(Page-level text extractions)
========

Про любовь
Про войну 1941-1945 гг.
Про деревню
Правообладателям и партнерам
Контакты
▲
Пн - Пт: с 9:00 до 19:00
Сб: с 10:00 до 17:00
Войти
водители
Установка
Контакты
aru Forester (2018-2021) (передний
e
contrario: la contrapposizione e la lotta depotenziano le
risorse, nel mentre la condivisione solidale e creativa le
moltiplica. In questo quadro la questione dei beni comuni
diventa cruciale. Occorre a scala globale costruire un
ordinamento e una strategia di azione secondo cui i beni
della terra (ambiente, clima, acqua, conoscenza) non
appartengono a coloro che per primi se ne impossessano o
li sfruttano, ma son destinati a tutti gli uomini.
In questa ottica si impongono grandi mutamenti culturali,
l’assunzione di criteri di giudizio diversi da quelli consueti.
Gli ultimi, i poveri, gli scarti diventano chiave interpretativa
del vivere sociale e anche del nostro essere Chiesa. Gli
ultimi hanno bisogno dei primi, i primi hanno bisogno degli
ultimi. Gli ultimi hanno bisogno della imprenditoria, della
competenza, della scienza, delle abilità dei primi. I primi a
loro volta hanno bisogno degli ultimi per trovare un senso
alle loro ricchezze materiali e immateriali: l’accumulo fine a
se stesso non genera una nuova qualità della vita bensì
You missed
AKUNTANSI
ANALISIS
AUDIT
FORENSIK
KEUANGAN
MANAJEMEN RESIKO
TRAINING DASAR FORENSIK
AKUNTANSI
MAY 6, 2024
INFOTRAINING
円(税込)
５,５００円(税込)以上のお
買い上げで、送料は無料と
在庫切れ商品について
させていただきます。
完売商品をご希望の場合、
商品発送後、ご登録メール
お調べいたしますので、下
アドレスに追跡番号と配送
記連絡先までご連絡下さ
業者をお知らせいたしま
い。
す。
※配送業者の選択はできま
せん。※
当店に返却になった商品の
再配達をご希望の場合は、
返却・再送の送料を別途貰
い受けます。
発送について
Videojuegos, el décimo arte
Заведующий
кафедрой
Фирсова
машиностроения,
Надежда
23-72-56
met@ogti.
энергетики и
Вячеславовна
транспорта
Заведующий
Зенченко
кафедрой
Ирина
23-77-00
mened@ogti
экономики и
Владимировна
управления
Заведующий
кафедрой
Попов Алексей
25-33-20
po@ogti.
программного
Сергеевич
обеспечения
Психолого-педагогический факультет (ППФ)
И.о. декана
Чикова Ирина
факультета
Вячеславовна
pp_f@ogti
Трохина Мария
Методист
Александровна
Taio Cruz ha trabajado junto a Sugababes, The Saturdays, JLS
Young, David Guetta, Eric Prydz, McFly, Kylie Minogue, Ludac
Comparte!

========

**TASK DESCRIPTION**
Please work out how many lines in the data include "primi"; write that number only.

**SOLUTION FOR THIS EXERCISE**
3